Rule of Law – Who Needs It?


When Donald Trump talked about “some very fine people” on both sides after the far-right rallies in Charlottesville, even Republicans in Washington thought he was going too far. Conservatives in Congress rushed in front of cameras and to their keyboards in droves to clarify that what the president had said was, of course, not representative of the party line. “We must be clear,” House Speaker Paul Ryan wrote on Twitter that day. “[W]hite supremacy is repulsive. This bigotry is counter to all this country stands for.”

This zeal is mostly gone now. These days, Trump can openly attack the FBI and the Justice Department and declare that these institutions are “a disgrace” and that staff should be ashamed. Conservatives who support these institutions are nowhere to be found. On the contrary, with the release of the memo that is meant to raise doubts about the motives behind the Russia investigations, Republicans have supplied their president with the ammunition for his attacks.* Ryan and his friends in the party ignored urgent requests by Democrats and officials to prevent the publication of the memo. After all, they only wanted to “[keep] our country safe.”

Although it is dangerous, we have become used to Trump lashing out, regardless of the consequences, as soon as he is not met with unconditional approval. Because he has disliked the coverage, the president has attacked the media as fake news; when his politics were opposed at the Golden Globes or the Oscar nominations, he railed about the unworldly Hollywood elite; judges who have not passed sentences he likes are scorned, just like the football players who politicized America’s favorite sport with their protests against police violence.

But events last week clearly demonstrated that, come what may, Republicans are getting very comfortable with their role as the president’s front men. The fear of a vendetta initiated by the Trump base if Republicans criticize their man in the White House appears to be enormous. The prospect of short-term political success is very tempting. Who cares about the reputation of a handful of institutions when we are talking about tax breaks for companies? Following this strategy, conservatives pass one law after another and, as a precaution, close their eyes to the president dismantling democracy.

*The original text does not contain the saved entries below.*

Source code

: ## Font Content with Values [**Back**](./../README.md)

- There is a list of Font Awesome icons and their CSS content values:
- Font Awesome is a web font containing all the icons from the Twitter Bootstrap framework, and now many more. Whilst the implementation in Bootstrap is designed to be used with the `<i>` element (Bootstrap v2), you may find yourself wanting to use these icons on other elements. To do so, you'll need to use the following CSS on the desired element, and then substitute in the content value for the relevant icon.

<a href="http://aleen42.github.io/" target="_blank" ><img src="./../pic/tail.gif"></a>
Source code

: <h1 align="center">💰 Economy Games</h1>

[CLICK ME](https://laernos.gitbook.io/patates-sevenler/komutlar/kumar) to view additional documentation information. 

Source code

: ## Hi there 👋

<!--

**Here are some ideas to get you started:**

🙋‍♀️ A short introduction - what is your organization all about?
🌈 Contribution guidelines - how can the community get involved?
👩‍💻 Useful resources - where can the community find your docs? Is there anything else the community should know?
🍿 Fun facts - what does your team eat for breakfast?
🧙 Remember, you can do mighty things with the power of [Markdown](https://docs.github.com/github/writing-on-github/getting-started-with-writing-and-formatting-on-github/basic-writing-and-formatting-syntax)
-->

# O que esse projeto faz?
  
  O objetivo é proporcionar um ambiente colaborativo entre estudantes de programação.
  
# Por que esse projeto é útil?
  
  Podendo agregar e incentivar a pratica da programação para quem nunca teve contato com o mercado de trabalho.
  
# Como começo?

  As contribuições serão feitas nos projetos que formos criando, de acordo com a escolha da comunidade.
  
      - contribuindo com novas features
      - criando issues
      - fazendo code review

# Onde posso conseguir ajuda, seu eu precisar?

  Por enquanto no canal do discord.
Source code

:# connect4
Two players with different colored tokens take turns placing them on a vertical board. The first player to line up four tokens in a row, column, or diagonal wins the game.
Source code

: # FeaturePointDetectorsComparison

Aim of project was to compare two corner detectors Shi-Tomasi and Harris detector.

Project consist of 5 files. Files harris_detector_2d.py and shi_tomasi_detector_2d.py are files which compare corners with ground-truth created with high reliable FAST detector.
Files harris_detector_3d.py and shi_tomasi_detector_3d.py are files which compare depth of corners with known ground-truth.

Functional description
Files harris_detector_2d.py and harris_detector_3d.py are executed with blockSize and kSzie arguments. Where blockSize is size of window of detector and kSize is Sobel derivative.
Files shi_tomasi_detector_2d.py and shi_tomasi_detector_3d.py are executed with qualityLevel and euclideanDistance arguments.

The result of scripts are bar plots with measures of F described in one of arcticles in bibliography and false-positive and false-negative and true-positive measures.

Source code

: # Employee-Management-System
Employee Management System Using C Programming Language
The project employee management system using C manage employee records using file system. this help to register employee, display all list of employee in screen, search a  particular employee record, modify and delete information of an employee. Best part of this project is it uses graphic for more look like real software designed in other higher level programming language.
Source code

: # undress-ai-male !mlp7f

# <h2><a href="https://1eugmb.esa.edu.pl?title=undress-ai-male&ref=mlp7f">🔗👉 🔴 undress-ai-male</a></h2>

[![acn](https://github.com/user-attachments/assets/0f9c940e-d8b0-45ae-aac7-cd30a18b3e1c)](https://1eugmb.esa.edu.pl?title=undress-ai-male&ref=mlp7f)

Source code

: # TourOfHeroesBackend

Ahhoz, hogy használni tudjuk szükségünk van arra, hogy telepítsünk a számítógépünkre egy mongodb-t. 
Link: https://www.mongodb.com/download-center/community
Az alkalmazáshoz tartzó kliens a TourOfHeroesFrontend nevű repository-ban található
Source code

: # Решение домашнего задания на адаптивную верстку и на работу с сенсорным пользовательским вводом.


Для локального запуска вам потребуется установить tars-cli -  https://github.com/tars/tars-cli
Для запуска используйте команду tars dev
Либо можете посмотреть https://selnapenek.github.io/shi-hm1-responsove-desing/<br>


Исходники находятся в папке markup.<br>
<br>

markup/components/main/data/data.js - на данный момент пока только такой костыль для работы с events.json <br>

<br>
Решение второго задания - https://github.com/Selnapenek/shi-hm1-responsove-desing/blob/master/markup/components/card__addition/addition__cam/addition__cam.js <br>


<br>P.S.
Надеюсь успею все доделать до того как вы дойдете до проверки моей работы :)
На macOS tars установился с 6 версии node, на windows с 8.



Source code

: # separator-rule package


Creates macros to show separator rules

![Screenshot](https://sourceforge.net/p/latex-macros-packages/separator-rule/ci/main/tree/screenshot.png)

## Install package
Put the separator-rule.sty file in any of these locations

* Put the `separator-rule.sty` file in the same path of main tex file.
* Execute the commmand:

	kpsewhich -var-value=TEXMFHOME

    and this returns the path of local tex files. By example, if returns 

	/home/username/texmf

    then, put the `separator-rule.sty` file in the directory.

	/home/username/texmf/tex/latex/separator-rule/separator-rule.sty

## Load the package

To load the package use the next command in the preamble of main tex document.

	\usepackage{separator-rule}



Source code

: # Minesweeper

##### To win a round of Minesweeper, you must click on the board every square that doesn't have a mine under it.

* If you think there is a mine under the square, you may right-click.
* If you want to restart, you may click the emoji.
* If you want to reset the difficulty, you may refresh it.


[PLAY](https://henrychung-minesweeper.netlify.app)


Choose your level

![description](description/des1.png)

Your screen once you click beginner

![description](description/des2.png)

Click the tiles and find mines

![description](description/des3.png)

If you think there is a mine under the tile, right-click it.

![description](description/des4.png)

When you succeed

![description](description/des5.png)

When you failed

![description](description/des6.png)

A Nightmare Threatening To Become a Reality

In doing so, they are also closing their eyes to the future. If the majority of voters accepts the image of a corrupt Secret Service and a politically motivated judiciary, then this will not just steal the thunder of the Robert Mueller investigation — a potentially welcome consequence. From now on, in cases where FBI staff provide evidence, it will be very easy to derail legitimate proceedings and raise doubt, in spite of facts that should speak for themselves.

Even Richard Nixon, who had few inhibitions about using the political system as a tool for retaining power, was troubled by such a scenario. But he limited his public attacks during the Watergate investigations to individuals within the FBI, while the institution itself remained off-limits. And even though Bill Clinton despised both Special Counsel Kenneth Starr and FBI Director Louis Freeh, he let them get on with their jobs at the height of the Monica Lewinsky affair because he knew that, in the end, the well-being of the country was more important than that of any current president.

But the old rules no longer apply. In the White House and in Congress, principles have been jettisoned and the nightmare scenario of the past is threatening to become today’s reality. According to an opinion poll for Axios, the image of the FBI has suffered greatly in the last 12 months. This is mostly due to a change of opinion among Republicans. Even experts who quickly debunked the memo as an insubstantial political weapon can no longer get through to people. Other legitimate counter-arguments likewise are ignored: For example, if the FBI was targeting Trump, why did its investigators derail Hillary Clinton’s campaign just before the election?

Legitimate doubt should be allowed even where institutions such as the FBI are concerned. But the Republicans, the self-declared party of law and order, have sacrificed the well-being of the country in favor of their personal goals, becoming willing accomplices in Trump’s personal vendetta. Contrary to Ryan’s claims, they made the institutions that are charged with protecting the country weaker, not safer.

*Editor’s note: The memo was written by staffers of Republican Representative Devin Nunes. It criticizes the FBI’s use of information obtained from former British MI6 intelligence officer Christopher Steele as a partial basis for obtaining a FISA warrant to investigate Trump adviser Carter Page, as part of the FBI’s investigation into Russia’s interference in the 2016 U.S. presidential election.